Il apparaît ainsi que les États-Unis et le Royaume-Uni, qui ont produit respectivement 164 et 16 millions de doses, ont exporté jusqu’à présent zéro vaccin à l’étranger. Seuls certains ingrédients du vaccin Pfizer devraient être exportés du Royaume-Uni vers les usines Pfizer se trouvant dans les États membres de l’UE. Si la Maison Blanche a déclaré qu’elle se préparait à fournir un total de 4 millions de vaccins à ses voisins (1,5 au Canada, et 2,5 au Mexique), le porte-parole de la Maison Blanche Jen Psaki a souligné que « notre première priorité reste la vaccination de la population américaine ».

Les données de Statista indiquent par ailleurs que depuis l’apparition de la pandémie de Covid 19, la Chine, qui est parvenue à contenir l’épidémie sur son territoire, a produit 229 millions de doses de vaccin, et a pu en exporter 48 %, soit 109 millions, dans 27 pays, dont le Pakistan, le Cambodge, le Laos, la Guinée équatoriale, le Zimbabwe, la Serbie, le Pérou, le Chili, le Mexique, etc. L’agence de presse Xinhua rapporte de plus que la Chine fournit une aide vaccinale gratuite à 53 pays dans le besoin. Ce que les atlantistes de Londres et de Washington n’ont eu aucun scrupule à dénoncer comme la « diplomatie du vaccin »…

L’Inde, dont l’industrie pharmaceutique est une fierté nationale, a produit 125 millions de doses et en a exporté 44 % (55 millions), notamment vers le Royaume-Uni et Djibouti. Cependant, alors que l’épidémie circule de nouveau dans le pays, et que seuls 4 % des 1,4 milliard d’Indiens ont été vaccinés, les exportations indiennes en cours vers 70 pays seraient pour l’instant suspendues.

On veut bien exporter, mais…

L’Union européenne a quant à elle produit 112 millions de doses, dont 42 % (46 millions) aurait été exporté, selon Airfinity. La présidente de la Commission européenne Ursula Van der Leyen, qui s’exprimait lors du dernier sommet du Conseil de l’UE, a affirmé que 77 millions de doses de vaccin auraient en réalité quitté le continent, en direction de 33 pays, dont la Chine, le Mexique, le Canada, les États-Unis et le Royaume-Uni. La Commission assure également être le principal donateur à Covax.

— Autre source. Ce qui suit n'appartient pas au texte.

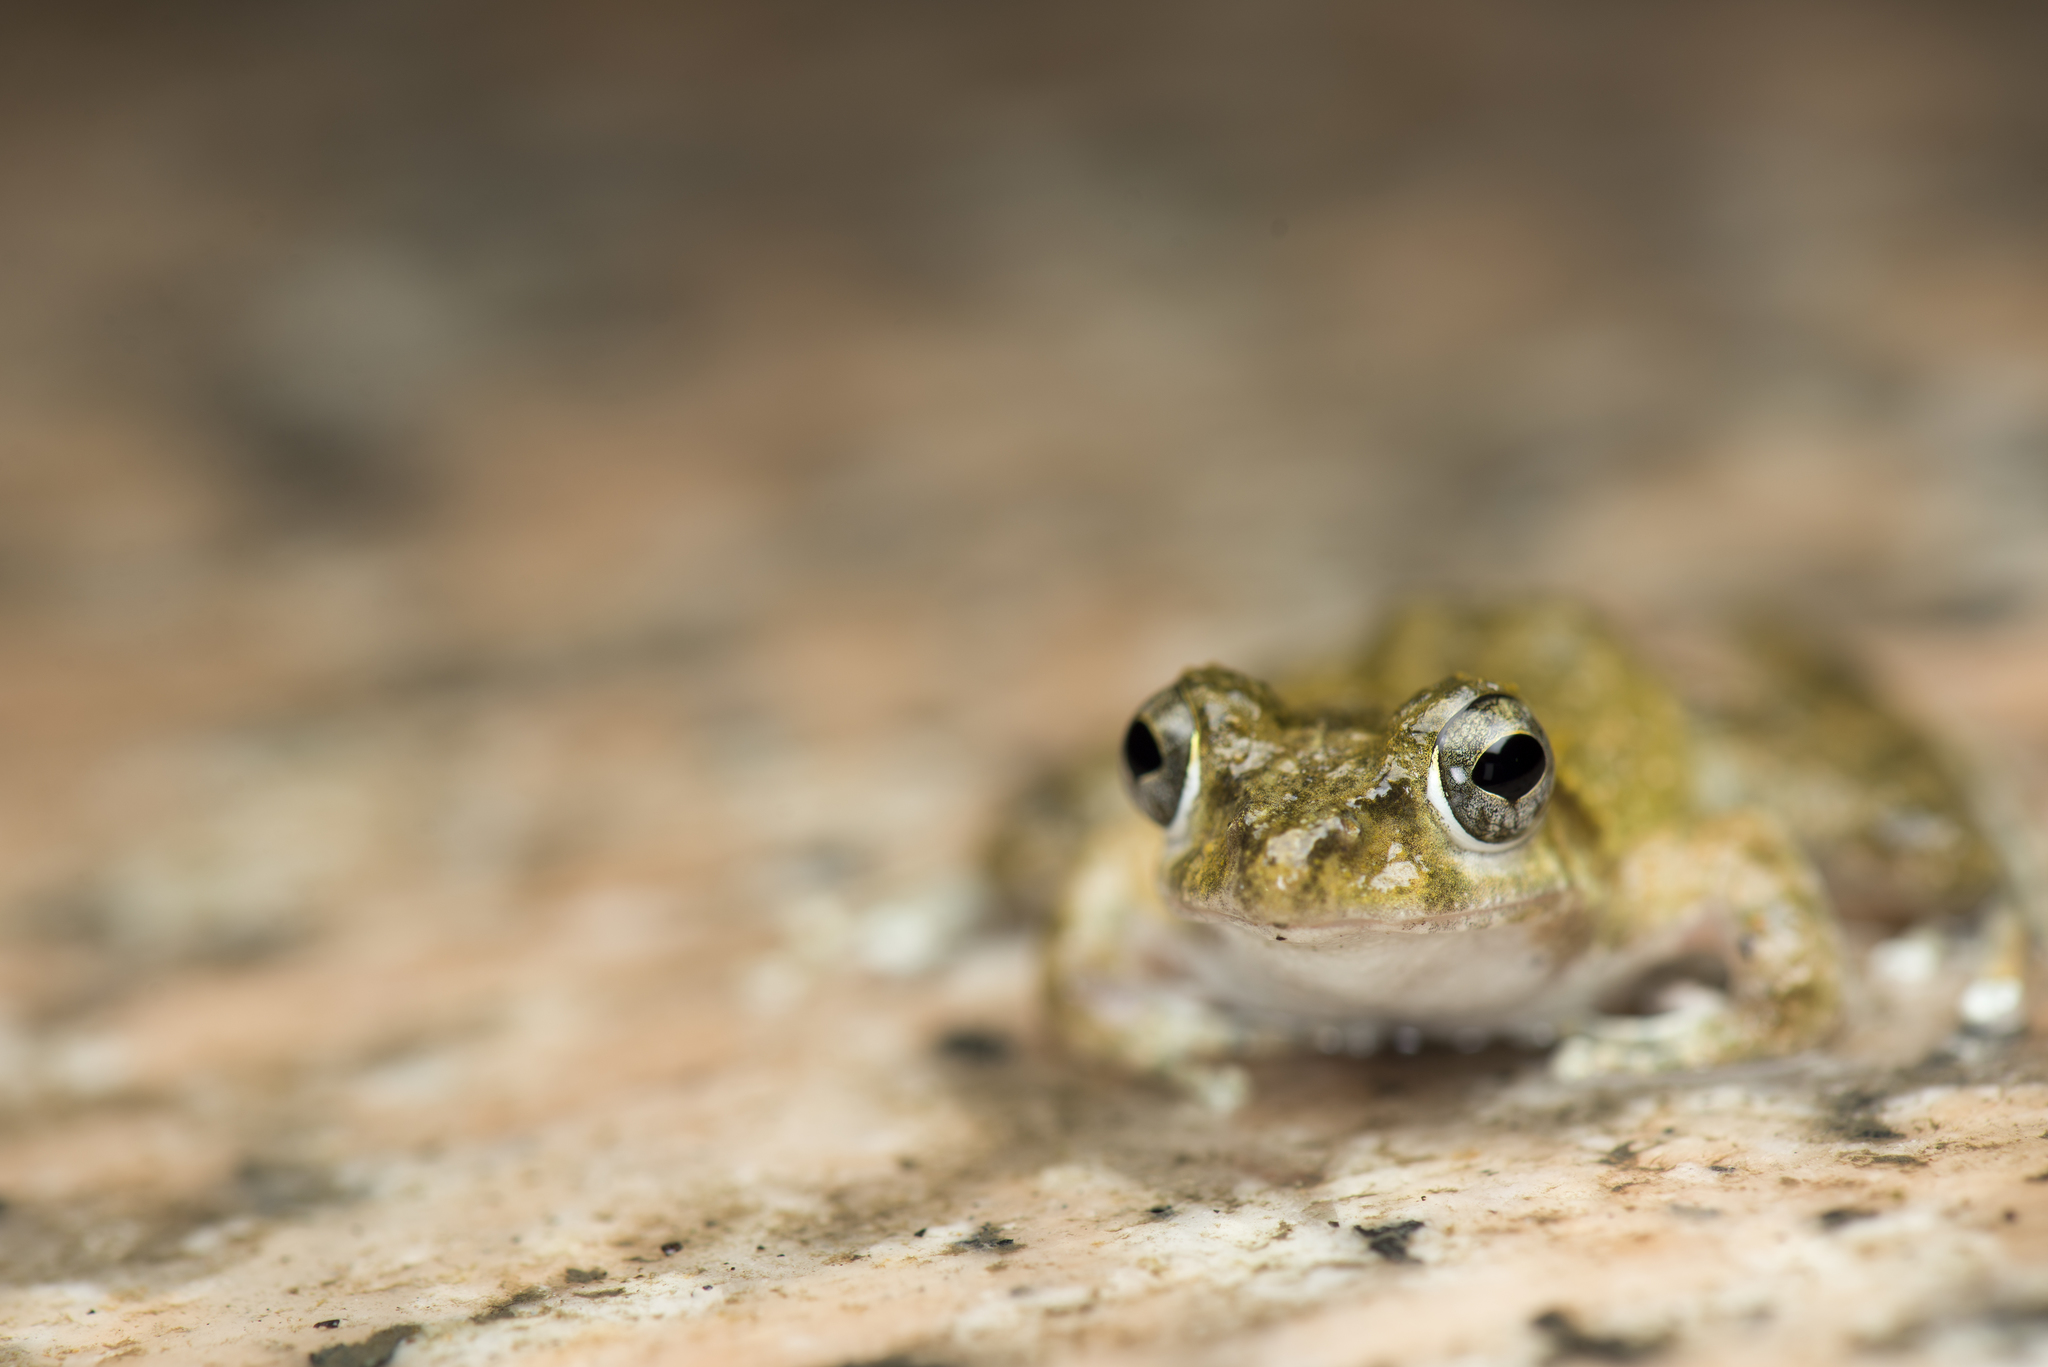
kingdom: Animalia
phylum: Chordata
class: Amphibia
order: Anura
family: Rhacophoridae
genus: Buergeria
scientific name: Buergeria otai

Cependant, les dents grincent depuis la découverte des 21 millions de doses produites sur le sol européen et envoyées au Royaume-Uni, alors que les vaccins manquent à l’intérieur des frontières de l’UE, et Bruxelles envisage de resserrer les règles. D’autant qu’à ce jour le Royaume-Uni a administré 31 millions de doses à sa population, ce qui laisse penser qu’environ deux tiers de ces vaccins proviennent de l’UE.

Mercredi 7 avril, le gouvernement australien s’est plaint du fait que l’UE bloque l’exportation de trois millions de vaccins AstraZeneca, ce que la Commission a immédiatement démenti, rejetant la faute sur le laboratoire anglo-suédois. Ambiance !

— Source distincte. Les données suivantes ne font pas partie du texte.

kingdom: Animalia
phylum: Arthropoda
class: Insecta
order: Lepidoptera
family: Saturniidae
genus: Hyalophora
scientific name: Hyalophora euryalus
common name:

D’un autre côté, certains pays membres comme la Belgique et les Pays-Bas expriment des inquiétudes à l’idée d’un durcissement des règles d’exportation, souhaitant que les chaînes d’approvisionnement restent ouvertes. Ils craignent que ces règles ne déclenchent une logique de guerre commerciale avec les parties du monde qui produisent les matières premières nécessaires à la production de vaccins, et qui pourraient cesser de les expédier en Europe.

Refonte du système

Dans son rapport annuel du 7 avril, Amnesty International dénonce le « quasi-monopole » des pays riches sur les approvisionnements en vaccins. Agnès Callamard, la nouvelle Secrétaire générale d’Amnesty International souligne que la pandémie « a jeté une lumière crue sur le désintérêt sidérant de nos dirigeants à l’égard de notre humanité commune. En conséquence des politiques créant des divisions, des mesures d’austérité malavisées et du choix qu’ont fait les autorités, depuis des décennies, de ne pas investir dans des infrastructures publiques qui tombaient en ruine, de très nombreuses personnes ont été des proies faciles pour le virus ».

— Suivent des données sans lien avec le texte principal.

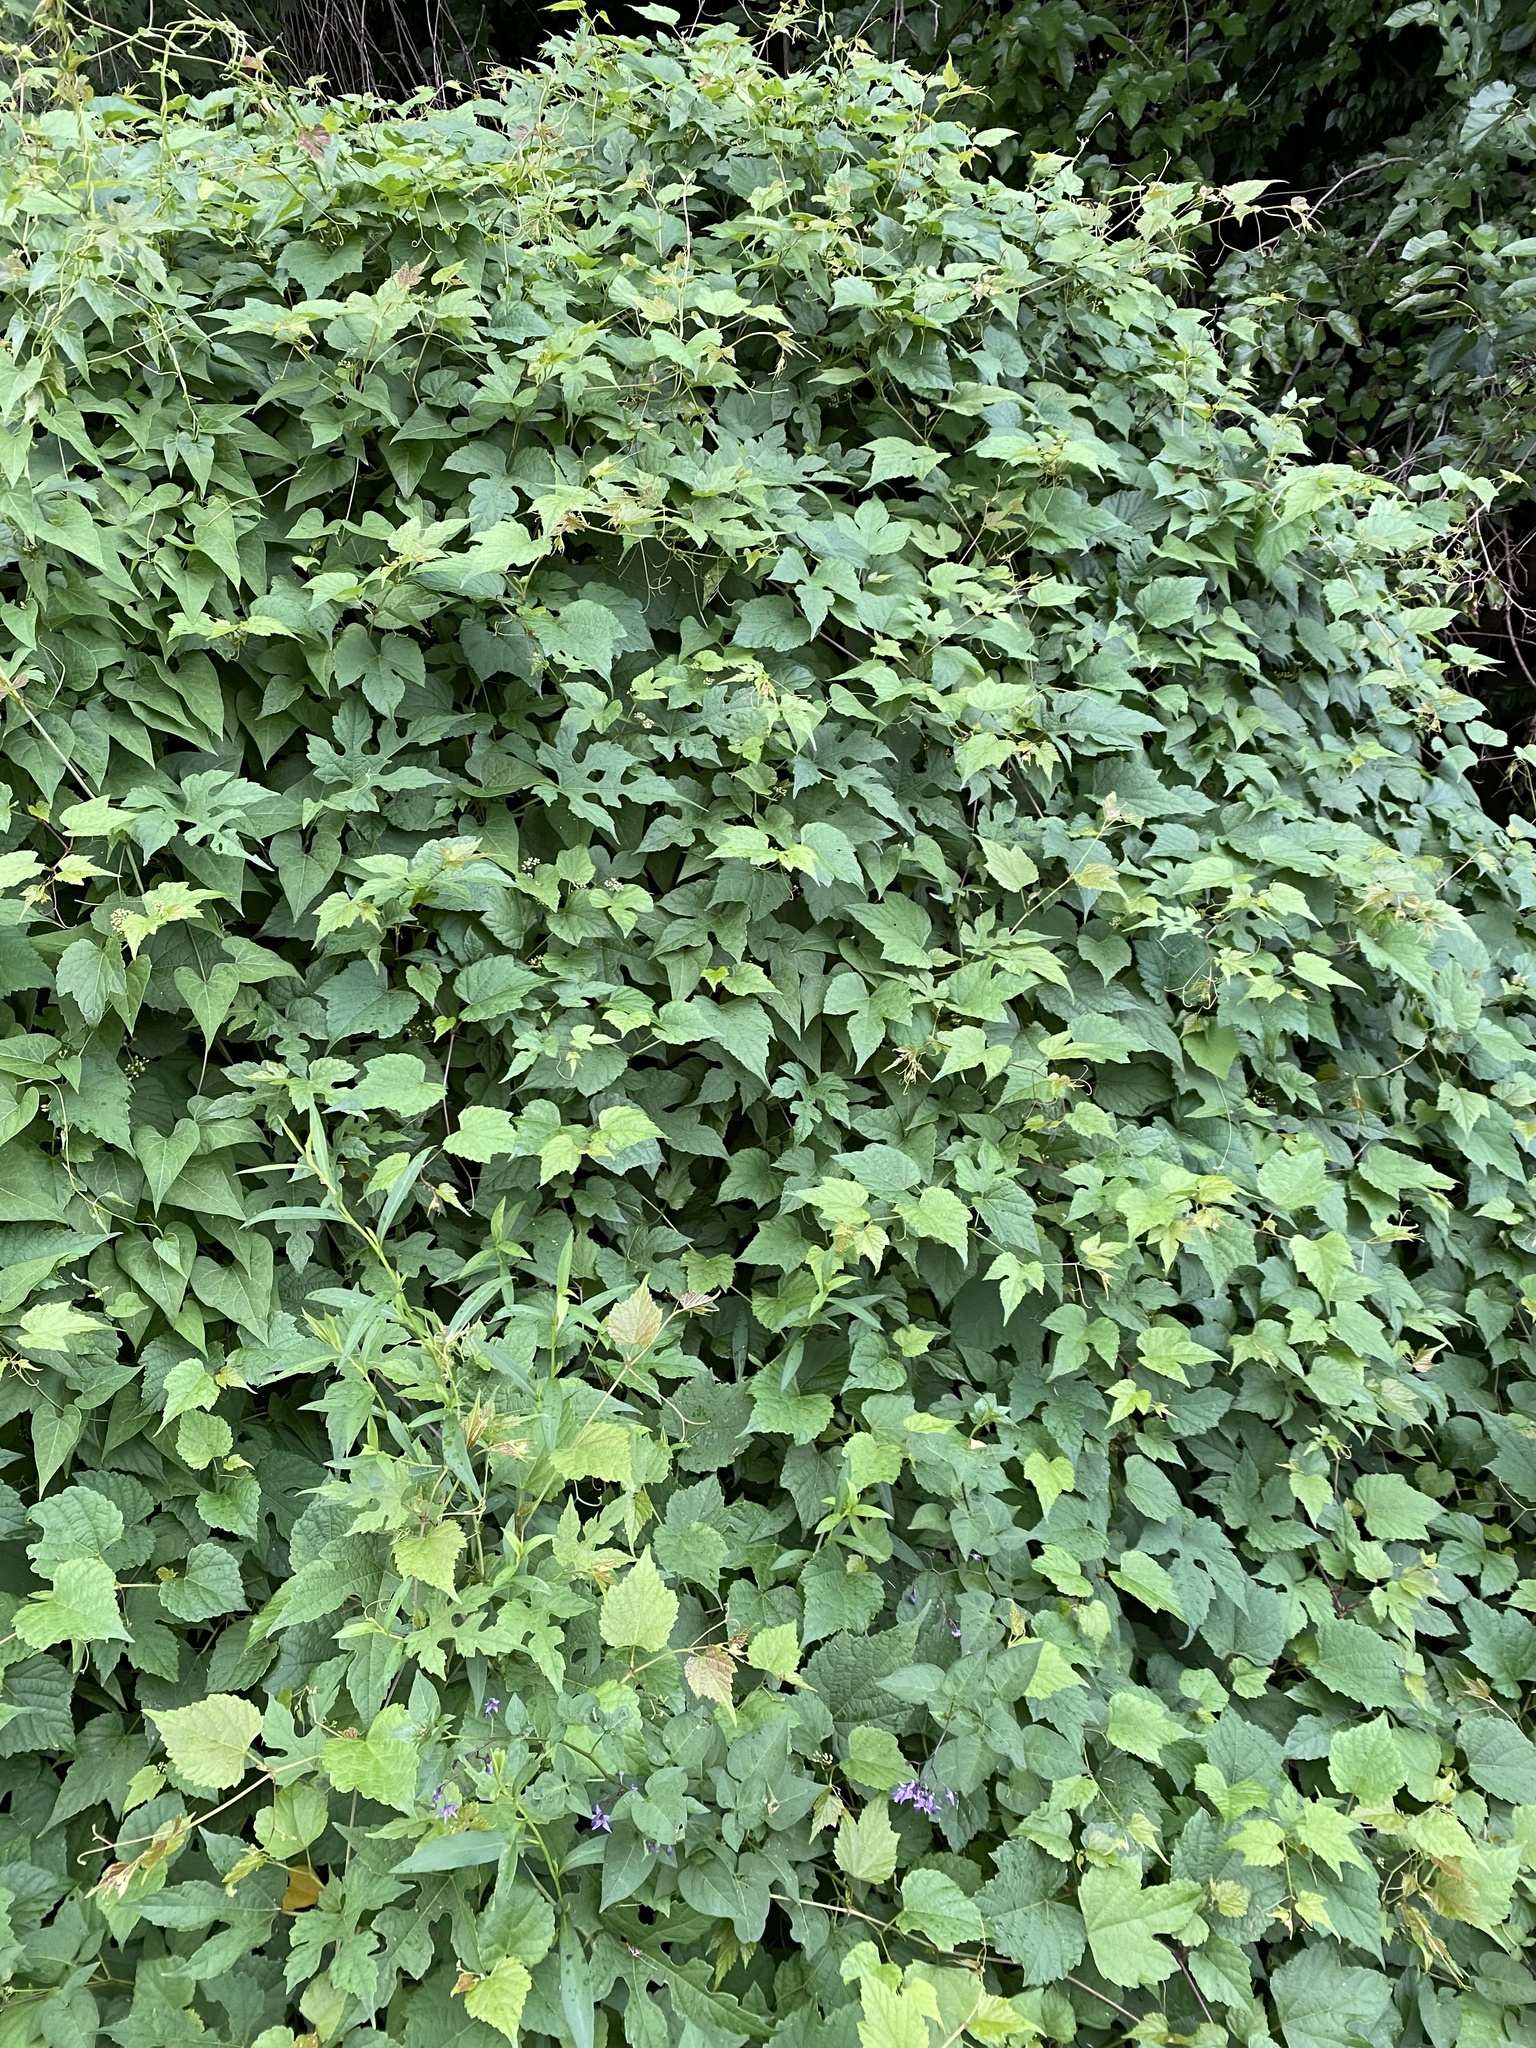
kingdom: Plantae
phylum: Tracheophyta
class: Magnoliopsida
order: Vitales
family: Vitaceae
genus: Ampelopsis
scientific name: Ampelopsis glandulosa
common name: Amur peppervine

Comme nous le montre l’exemple du Chili, qui reconfine en dépit du fait que le quart de la population a reçu deux injections, la pandémie ne pourra être vaincue que grâce à une solidarité internationale et à un effort global des nations, non seulement pour mettre en commun les moyens de production et de distribution des vaccins, mais également pour se libérer enfin de l’emprise du système financier qui, depuis Wall Street et la City de Londres, induit le pillage, l’exploitation et l’appauvrissement des populations.